2D NMR experiments (COSY, HSQC, HMBC) correlate nuclear spins via scalar coupling or dipolar interactions, mapping which protons and carbons are connected by chemical bonds or spatial proximity. These correlation maps accelerate structural assignment, especially for complex organic molecules, by replacing one-dimensional guess-and-check with systematic 2D patterns.
Record COSY, HSQC, and HMBC spectra of a natural product or pharmaceutical compound; interpret cross-peak patterns to identify J-coupling pathways and long-range C-H correlations; compare 2D spectra to predicted connectivities from proposed structure.
From your study of one-dimensional NMR, you know that each nucleus in a molecule resonates at a characteristic chemical shift, and that scalar (J) coupling splits peaks into multiplets that reveal connectivity. But in a complex molecule with dozens of protons, 1D spectra become hopelessly crowded — overlapping multiplets make it impossible to determine which proton is coupled to which. Two-dimensional NMR solves this by spreading the information across two frequency axes, creating a correlation map where off-diagonal peaks (cross-peaks) directly reveal relationships between nuclei.
The simplest 2D experiment is COSY (Correlation Spectroscopy). Both axes represent proton chemical shifts, and the diagonal contains the same peaks as a 1D spectrum. The key information lives in the cross-peaks: a cross-peak at coordinates (δA, δB) means proton A and proton B are connected through scalar coupling, typically across two or three bonds. Walking along COSY cross-peaks, you can trace the connectivity of a spin system — for instance, following an alkyl chain from CH₃ to CH₂ to CH. This is far more powerful than trying to match coupling constants in a 1D spectrum, because you see the connectivity directly as a pattern rather than inferring it from numerical coincidences.
HSQC (Heteronuclear Single Quantum Coherence) and HMBC (Heteronuclear Multiple Bond Correlation) extend this logic to carbon-proton relationships. In HSQC, one axis is ¹H chemical shift and the other is ¹³C chemical shift, and each cross-peak identifies a directly bonded C-H pair (one-bond ¹J coupling). This immediately tells you which carbon each proton is attached to. HMBC shows longer-range correlations — two-bond and three-bond C-H connections — which are essential for piecing together the carbon skeleton, especially across quaternary carbons (which have no directly attached proton and are invisible in HSQC). Together, COSY traces proton spin systems, HSQC maps each proton to its carbon, and HMBC bridges across gaps in the proton network to connect spin systems through the carbon framework.

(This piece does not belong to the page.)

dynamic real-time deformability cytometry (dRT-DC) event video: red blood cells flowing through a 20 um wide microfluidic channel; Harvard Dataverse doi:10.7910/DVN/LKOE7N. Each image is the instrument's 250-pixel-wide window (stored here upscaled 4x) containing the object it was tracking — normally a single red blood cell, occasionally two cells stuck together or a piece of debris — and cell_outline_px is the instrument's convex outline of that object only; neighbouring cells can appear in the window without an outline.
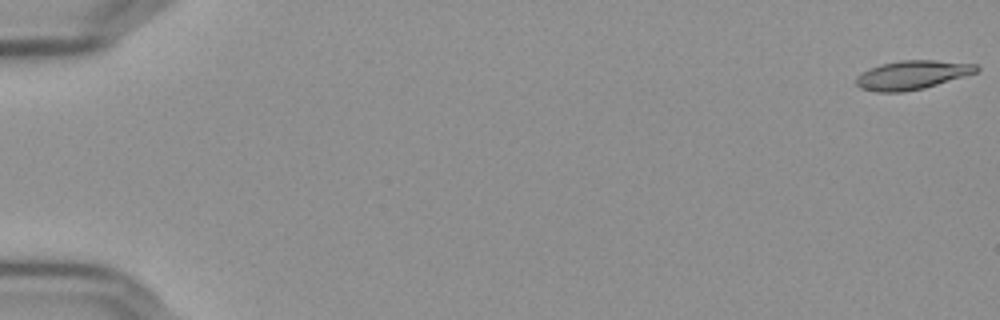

The practical workflow for structure determination using 2D NMR follows a systematic logic. First, use HSQC to assign each proton to its directly bonded carbon. Then use COSY to map out connected proton spin systems — contiguous chains of coupled protons. Finally, use HMBC to connect those spin systems across quaternary carbons, heteroatoms, or carbonyl groups where the proton chain is interrupted. For a natural product like strychnine or a pharmaceutical compound, this combination of three experiments can fully determine a structure that would be impossibly ambiguous from 1D data alone. The power of 2D NMR lies in converting structure elucidation from a puzzle of overlapping peaks into a systematic reading of correlation maps.